Extracted page text data:
:::
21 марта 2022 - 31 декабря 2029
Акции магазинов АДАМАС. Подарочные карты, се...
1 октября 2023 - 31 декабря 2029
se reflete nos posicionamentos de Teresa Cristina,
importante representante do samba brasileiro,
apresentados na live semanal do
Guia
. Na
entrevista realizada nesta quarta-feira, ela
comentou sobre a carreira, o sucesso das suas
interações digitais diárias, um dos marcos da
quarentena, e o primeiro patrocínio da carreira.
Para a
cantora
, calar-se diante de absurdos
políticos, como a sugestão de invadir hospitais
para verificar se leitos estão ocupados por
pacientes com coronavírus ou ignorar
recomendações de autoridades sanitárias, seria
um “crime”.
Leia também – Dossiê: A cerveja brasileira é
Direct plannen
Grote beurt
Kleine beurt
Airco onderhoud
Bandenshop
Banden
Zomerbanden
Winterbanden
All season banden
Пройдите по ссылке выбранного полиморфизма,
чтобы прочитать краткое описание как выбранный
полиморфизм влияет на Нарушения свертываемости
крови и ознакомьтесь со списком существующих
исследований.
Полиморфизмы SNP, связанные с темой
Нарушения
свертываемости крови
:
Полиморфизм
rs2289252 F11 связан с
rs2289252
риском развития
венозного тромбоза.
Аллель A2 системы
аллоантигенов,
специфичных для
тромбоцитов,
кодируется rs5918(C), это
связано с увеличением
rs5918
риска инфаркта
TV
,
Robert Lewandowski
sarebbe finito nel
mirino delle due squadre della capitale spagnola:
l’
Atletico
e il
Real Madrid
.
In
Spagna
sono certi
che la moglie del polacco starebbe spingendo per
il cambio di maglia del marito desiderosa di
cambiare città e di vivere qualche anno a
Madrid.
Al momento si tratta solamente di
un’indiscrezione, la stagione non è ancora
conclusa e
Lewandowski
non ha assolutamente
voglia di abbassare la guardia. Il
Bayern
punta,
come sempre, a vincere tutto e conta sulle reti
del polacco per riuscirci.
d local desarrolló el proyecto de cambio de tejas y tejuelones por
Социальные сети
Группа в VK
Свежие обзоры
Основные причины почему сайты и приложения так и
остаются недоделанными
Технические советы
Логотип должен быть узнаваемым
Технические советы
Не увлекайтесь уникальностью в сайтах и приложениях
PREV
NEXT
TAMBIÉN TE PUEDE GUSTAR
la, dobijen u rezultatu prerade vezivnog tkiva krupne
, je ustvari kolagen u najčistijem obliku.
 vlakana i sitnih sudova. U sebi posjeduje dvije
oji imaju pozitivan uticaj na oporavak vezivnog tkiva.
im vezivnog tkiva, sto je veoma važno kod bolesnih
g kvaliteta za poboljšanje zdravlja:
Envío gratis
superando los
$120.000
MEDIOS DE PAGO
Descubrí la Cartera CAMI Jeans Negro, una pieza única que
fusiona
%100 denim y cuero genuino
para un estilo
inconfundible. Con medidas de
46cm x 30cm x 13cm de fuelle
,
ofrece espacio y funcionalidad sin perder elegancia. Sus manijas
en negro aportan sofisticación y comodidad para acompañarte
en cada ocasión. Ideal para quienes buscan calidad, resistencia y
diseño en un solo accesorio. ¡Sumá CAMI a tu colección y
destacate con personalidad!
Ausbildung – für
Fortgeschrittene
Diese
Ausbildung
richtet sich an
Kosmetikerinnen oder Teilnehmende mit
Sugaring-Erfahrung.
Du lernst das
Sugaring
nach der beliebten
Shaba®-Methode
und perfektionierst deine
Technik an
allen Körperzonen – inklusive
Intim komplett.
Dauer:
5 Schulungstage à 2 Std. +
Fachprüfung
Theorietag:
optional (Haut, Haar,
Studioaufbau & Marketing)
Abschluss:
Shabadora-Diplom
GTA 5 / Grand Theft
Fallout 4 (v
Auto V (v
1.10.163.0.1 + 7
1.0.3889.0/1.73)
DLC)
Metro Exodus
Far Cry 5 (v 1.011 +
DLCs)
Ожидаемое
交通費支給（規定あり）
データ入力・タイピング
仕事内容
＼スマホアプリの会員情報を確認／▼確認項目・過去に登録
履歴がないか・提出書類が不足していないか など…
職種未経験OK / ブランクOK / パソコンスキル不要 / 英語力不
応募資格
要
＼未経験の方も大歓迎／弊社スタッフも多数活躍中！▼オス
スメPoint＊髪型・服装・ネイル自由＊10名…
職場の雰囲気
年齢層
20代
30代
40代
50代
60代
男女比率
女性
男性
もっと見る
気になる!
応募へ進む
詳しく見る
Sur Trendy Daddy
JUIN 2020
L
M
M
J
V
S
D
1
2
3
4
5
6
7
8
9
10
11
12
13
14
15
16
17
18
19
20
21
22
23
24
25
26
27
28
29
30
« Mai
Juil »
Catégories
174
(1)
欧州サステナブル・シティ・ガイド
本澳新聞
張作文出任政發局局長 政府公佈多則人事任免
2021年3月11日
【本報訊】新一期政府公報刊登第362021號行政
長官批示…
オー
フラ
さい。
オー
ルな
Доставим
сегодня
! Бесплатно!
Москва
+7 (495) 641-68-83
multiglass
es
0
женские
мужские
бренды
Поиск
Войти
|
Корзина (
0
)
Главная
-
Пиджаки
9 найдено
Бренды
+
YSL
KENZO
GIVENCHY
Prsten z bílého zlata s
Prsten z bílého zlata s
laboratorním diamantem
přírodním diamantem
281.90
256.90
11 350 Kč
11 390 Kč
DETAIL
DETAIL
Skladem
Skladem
:::
Take the stretch of lines above from the one containing "en cada ocasión." through the one containing "Metro Exodus" and repeat it exactly, adding no other line.

ANSWER TO THE EXERCISE:
en cada ocasión. Ideal para quienes buscan calidad, resistencia y
diseño en un solo accesorio. ¡Sumá CAMI a tu colección y
destacate con personalidad!
Ausbildung – für
Fortgeschrittene
Diese
Ausbildung
richtet sich an
Kosmetikerinnen oder Teilnehmende mit
Sugaring-Erfahrung.
Du lernst das
Sugaring
nach der beliebten
Shaba®-Methode
und perfektionierst deine
Technik an
allen Körperzonen – inklusive
Intim komplett.
Dauer:
5 Schulungstage à 2 Std. +
Fachprüfung
Theorietag:
optional (Haut, Haar,
Studioaufbau & Marketing)
Abschluss:
Shabadora-Diplom
GTA 5 / Grand Theft
Fallout 4 (v
Auto V (v
1.10.163.0.1 + 7
1.0.3889.0/1.73)
DLC)
Metro Exodus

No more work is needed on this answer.